--- Data supplied Enclosed Below ---
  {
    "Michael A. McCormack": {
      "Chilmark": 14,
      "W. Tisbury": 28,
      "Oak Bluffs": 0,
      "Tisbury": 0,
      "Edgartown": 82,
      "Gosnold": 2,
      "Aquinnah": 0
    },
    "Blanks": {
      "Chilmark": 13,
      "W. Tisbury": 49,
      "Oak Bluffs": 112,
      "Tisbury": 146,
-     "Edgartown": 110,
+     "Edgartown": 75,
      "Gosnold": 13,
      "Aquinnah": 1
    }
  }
--- End of Enclosed Data supplied ---
--- Data supplied Enclosed Below ---
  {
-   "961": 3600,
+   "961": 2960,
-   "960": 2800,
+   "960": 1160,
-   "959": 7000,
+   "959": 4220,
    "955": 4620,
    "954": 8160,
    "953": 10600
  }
--- End of Enclosed Data supplied ---
**Try it:**
Pull out every line above that holds the word "Tisbury".

**Exercise response:**
      "W. Tisbury": 28,
      "Tisbury": 0,
      "W. Tisbury": 49,
      "Tisbury": 146,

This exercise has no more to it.